My mother, Mary Ellen Gabias, used to work at the national office in the 80s. She was in charge of the Job Opportunities for the Blind. My father, Paul Gabias, met my mother through that program briefly and then again while attending a leadership seminar. My mom happened to be one of the ones giving a tour for the seminar group. If you have ever been to the national office, you know that everyone helps out where they are needed no matter what their position may be. Well, my mom says that that was the worst tour she ever gave. Anything that could go wrong did. The ancient freight elevator got stuck with everybody onboard, among other minor disasters. My father, however, knew he had found his future wife even if she didn’t know it yet.

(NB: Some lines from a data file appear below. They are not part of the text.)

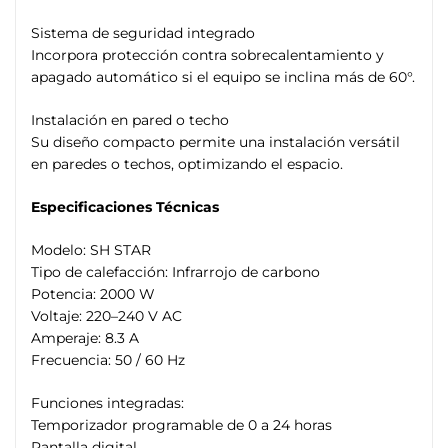
Sistema de seguridad integrado
Incorpora protección contra sobrecalentamiento y
apagado automático si el equipo se inclina más de 60°.
Instalación en pared o techo
Su diseño compacto permite una instalación versátil
en paredes o techos, optimizando el espacio.
Especificaciones Técnicas
Modelo: SH STAR
Tipo de calefacción: Infrarrojo de carbono
Potencia: 2000 W
Voltaje: 220–240 V AC
Amperaje: 8.3 A
Frecuencia: 50 / 60 Hz
Funciones integradas:
Temporizador programable de 0 a 24 horas
Pantalla digital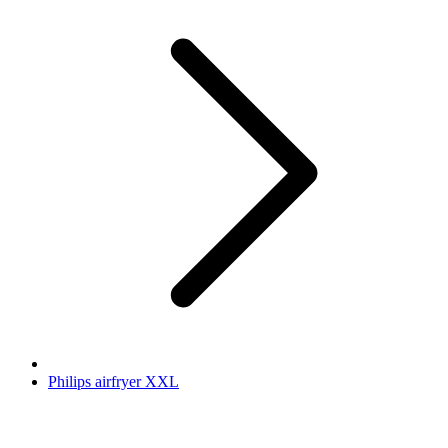
Philips airfryer XXL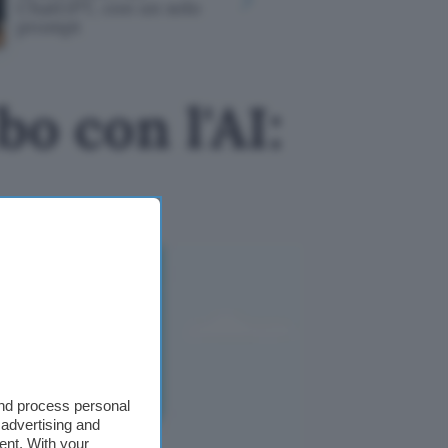
ChatGPT, con un solo
come Ope
prompt
o con l'AI:
and process personal
 advertising and
ent. With your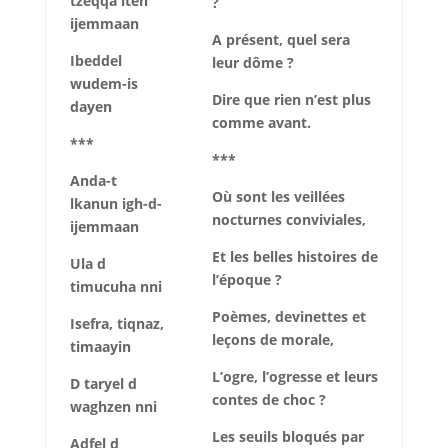
tzeqqa iten
?
ijemmaan
A présent, quel sera
Ibeddel
leur dôme ?
wudem-is
Dire que rien n’est plus
dayen
comme avant.
***
***
Anda-t
Où sont les veillées
lkanun igh-d-
nocturnes conviviales,
ijemmaan
Et les belles histoires de
Ula d
l’époque ?
timucuha nni
Poèmes, devinettes et
Isefra, tiqnaz,
leçons de morale,
timaayin
L’ogre, l’ogresse et leurs
D taryel d
contes de choc ?
waghzen nni
Les seuils bloqués par
Adfel d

So I would like to thank the National Federation of the Blind. Because if it wasn’t for this community, I would not exist. [applause] Although I may not be blind, this is my family, I am a Federation baby, and this is my family reunion. [applause] I am part of the next generation of Federationists. The next generation may not all be blind, but we know that blindness is not the characteristic that defines you, me, or your child’s future. Every day we live with high expectations of blind people. We don’t understand why there are low expectations. We are the result of the dreams of blind people. We live the lives you fought for. We know that blindness doesn’t hold you back because you have taught us. Thank you.